Ting Pei had no aspirin, but she had a similarly effective pill that her doctor had prescribed for menstrual pain, a painkiller called Equagesic. After taking it, Bruce retired to rest. But this medication contained a muscle relaxant that provoked an immediate allergy in the actor. His brain swelled and Bruce Lee was found hours later in a coma in bed. They were unable to revive him.
It seems hard to believe that a punching machine such as Bruce Lee could be defeated by a simple excipient-coated painkiller. From murder to heatstroke, there were a number of other wild theories attributed to Bruce Lee's death. Lee's friend (and fictional nemesis), Chuck Norris, said it was due to a reaction to antibiotics. Forensic pathologist Dr Michael Hunter claimed it was an adrenal crisis caused by cortisone overuse; and author Matthew Polly, after consulting with numerous medical experts for a 2018 biography (and arguably the best), said that he died of cerebral edema caused by overexertion and heatstroke. Also, in late 1972, Lee had the sweat glands removed from his armpits because he was of the opinion that sweat was unattractive on camera. Matthew Polly claims that might have had something to do with the fateful heat stroke.
But numerous witnesses affirm that, months before his death, Bruce Lee had an ungainly walk, was consumptive, confused, forgetful, paranoid, and prone to fits of rage with a depressive attitude. He was a guy with 1% body fat who had just lost 10 kilos due to the stress of insisting on re-shooting even the smallest detail of the fights in 'Enter the Dragon' over and over again.
Why was the painkiller theory accepted?
According to some witnesses present, minutes after the death of Bruce Lee was confirmed, the doctors who treated him met and someone asked them to ignore the use of cannabis in the official version, thus giving rise to a famous phrase by Dr.

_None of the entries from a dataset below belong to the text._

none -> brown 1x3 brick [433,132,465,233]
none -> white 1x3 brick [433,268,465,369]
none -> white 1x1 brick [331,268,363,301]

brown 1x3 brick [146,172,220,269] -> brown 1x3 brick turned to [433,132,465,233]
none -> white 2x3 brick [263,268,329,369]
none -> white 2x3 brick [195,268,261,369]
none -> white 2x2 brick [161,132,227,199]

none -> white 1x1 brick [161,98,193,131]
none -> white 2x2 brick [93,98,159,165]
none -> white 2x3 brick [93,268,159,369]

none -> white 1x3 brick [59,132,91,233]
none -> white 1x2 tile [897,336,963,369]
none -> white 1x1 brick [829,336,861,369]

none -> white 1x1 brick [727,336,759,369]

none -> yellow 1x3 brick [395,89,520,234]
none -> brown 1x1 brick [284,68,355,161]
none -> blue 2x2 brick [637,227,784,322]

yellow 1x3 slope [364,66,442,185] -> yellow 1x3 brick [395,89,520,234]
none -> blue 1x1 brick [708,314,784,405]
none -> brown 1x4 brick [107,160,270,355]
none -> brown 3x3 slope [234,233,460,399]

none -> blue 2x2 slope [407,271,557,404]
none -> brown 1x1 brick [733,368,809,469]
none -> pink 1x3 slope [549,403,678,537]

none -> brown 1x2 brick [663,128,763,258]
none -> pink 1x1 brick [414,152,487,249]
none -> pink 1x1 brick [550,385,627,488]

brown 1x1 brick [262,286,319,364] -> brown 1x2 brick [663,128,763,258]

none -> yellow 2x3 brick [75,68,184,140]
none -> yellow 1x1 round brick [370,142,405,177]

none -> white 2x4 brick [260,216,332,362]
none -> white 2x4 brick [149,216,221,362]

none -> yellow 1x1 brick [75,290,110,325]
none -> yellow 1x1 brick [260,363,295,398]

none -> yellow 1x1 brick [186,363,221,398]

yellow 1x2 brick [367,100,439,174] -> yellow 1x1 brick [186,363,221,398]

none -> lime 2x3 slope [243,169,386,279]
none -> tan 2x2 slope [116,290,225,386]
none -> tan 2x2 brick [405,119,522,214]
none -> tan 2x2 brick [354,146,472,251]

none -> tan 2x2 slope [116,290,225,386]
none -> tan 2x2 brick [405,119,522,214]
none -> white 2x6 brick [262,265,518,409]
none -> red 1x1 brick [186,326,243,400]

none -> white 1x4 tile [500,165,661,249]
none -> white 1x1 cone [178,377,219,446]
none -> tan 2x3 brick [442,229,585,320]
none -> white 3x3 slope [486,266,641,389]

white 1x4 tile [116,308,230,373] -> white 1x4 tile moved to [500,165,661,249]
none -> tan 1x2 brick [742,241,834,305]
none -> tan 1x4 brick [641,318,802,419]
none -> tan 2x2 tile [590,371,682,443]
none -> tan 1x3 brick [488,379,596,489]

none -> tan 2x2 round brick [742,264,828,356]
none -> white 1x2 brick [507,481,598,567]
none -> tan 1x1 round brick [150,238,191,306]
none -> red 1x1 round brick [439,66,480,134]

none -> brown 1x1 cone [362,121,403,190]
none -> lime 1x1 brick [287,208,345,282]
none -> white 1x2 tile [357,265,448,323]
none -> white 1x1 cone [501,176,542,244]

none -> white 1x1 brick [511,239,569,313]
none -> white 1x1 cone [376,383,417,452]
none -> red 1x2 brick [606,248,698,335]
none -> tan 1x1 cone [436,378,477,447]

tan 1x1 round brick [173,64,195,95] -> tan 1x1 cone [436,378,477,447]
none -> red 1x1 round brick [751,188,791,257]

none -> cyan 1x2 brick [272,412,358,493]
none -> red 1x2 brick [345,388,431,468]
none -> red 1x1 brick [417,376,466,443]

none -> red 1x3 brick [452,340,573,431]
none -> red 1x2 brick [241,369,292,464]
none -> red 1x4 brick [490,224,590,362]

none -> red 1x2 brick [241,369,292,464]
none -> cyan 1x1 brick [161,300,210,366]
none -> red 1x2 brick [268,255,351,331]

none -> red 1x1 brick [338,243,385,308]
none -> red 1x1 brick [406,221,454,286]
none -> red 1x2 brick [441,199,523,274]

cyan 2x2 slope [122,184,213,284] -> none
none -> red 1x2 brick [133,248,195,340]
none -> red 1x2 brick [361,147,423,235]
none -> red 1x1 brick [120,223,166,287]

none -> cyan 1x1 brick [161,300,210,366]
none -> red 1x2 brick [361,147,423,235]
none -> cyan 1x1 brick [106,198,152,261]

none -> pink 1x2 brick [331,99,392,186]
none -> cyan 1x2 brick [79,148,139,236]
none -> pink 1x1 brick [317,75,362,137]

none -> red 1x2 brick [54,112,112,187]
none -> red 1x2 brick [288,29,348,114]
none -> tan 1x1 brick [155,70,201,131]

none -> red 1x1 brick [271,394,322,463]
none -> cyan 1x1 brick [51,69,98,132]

R. D. Teare, a drug expert who testified at the Hong Kong government's investigation into his death: "The cannabis we found in Bruce Lee's stomach affected his death as much as a cup of tea." But, according to Bruce Lee's personal physician in the US, Donald Langford, “they simply wanted to present a socially acceptable explanation. The Hong Kong authorities wanted to avoid embarrassment."
Bruce Lee was a youth hero. Every move he made was imitated by thousands of young people. If the actor's use of hashish were to become a major problem, Hong Kong could soon be hit by a hashish epidemic.
Cannabis has been illegal there since 1969, and this is one of the points where the law in Hong Kong (which has been an autonomous territory under Chinese control since the handover from the U.K. in 1997) is significantly harsher than Chinese law. Possession of even five grams of cannabis resin is punishable by a fine of 5 million HK dollars (about €600,000) and life imprisonment. Bruce Lee's use of cannabis could ultimately explain why his hometown of Hong Kong never named any streets, squares, parks or buildings after him.
There is only one tribute to the actor in the city, a bronze statue commissioned by his fan club: his fans raised $100,000 for the monument to be erected after asking the government for permission to commemorate his legacy. Located on the Avenue of Stars, a sidewalk on the waterfront of Hong Kong's Victoria Bay, in the Tsim Sha Tsui district, it depicts Bruce in his "ready to attack" pose from his iconic film 'Fist of Fury' released in 1972. The president of the fan club explained why they did it: "We had to honor his memory in some way, we want people to know about the legend of Bruce Lee."